12 September 2007

A presidential ordinance passed in Pakistan this week to curb money laundering marks an important step forward in efforts to tackle black economy.

Though under discussion for about a year and originally meant to be passed into law through an act of parliament, the ordinance comes as the world commemorates the sixth anniversary of 9/11 attacks.

The New York terrorist attacks brought fresh international pressure, prompting the government in Islamabad to introduce tough measures against money laundering. The attacks not only forced Pakistan to squarely come around to joining the US-led war on terror, but also enforced at least a formal acceptance of tougher provisions against money laundering.

An obvious example of this trend was indeed the introduction of tighter provisions before a new bank account could be opened.
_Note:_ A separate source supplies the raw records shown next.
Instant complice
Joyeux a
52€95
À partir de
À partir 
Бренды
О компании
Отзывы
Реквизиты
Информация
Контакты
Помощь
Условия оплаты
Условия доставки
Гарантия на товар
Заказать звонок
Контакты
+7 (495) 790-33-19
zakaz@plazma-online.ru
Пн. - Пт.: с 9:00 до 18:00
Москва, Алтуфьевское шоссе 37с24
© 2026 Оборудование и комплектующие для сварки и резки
Unlike the past when any ID could work for opening an account, the new requirements oblige clients to submit a copy of a new Pakistani national ID card.

Similarly, the government avoided a repeat of such controversial laws as the one in the 1990s when individuals could open foreign currency accounts at banks within the country, without ever having to disclose their source of wealth.
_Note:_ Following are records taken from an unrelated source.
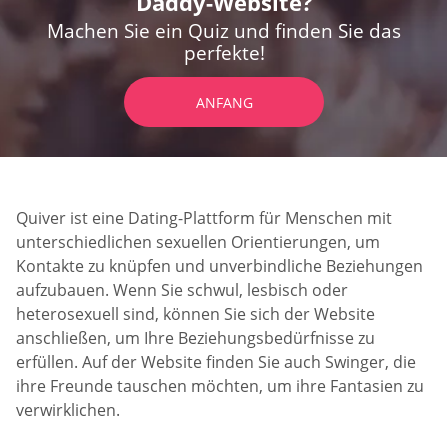
Daddy-Website?
Machen Sie ein Quiz und finden Sie das
perfekte!
ANFANG
Quiver ist eine Dating-Plattform für Menschen mit
unterschiedlichen sexuellen Orientierungen, um
Kontakte zu knüpfen und unverbindliche Beziehungen
aufzubauen. Wenn Sie schwul, lesbisch oder
heterosexuell sind, können Sie sich der Website
anschließen, um Ihre Beziehungsbedürfnisse zu
erfüllen. Auf der Website finden Sie auch Swinger, die
ihre Freunde tauschen möchten, um ihre Fantasien zu
verwirklichen.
That provision in the foreign currency accounts exposed Pakistan to widespread criticism for having effectively legalised money laundering.

Today, Pakistan functions in a different regime where the country's conduct is not similarly up for such criticism.

But there are still many unresolved issues that effectively allow individuals to hide their ill-earned wealth without ever having to disclose their source of income.

The chief factor which still facilitates this process is indeed the reality of Pakistan's tax collection environment where tax evasion is indeed rampant. Less than one per cent of Pakistan's population of about 165 million pays an income tax.

This reality complicates the efforts to combat ill-gotten wealth. People with enormous wealth are still able to evade tax collectors and therefore mix wealth earned through criminal means with wealth earned legitimately.

To make matters worse, the new proposed law allows punishment for tax evasion in the form of jail terms which range between one to ten years. However, such a threat of a jail term is not an effective enough deterrent. For too long, Pakistanis involved in different types of criminalities have lived under the threat of harsh jail terms in other areas too. And yet, the threat of a jail term in itself has not worked as a strong enough deterrent to beat crime.

This is largely because the fundamentals of the law enforcement system in itself do not work to deter criminality. The policing and law enforcement systems are ridden with much corruption that only facilitates and allows criminals to go free.

In the ultimate analysis, such problems have much to do with the way the country is run. Today, Pakistan's military-led regime with General Pervez Musharraf firmly in charge, boasts much about its economic success. And yet, the truth is that much of the success story is confined to what could best be characterised as macro level realities such as rising liquid foreign currency reserves or indeed a significant jump in tax revenue collection.

But that revenue collection comes in good measure through increased tax being slapped upon those who are already taxpayers. The failure to widen the tax net is an example of a compelling reality where the idea to beat crimes such as money laundering are impossible to be pursued in a comprehensive way.

- The writer is a journalist based in Pakistan.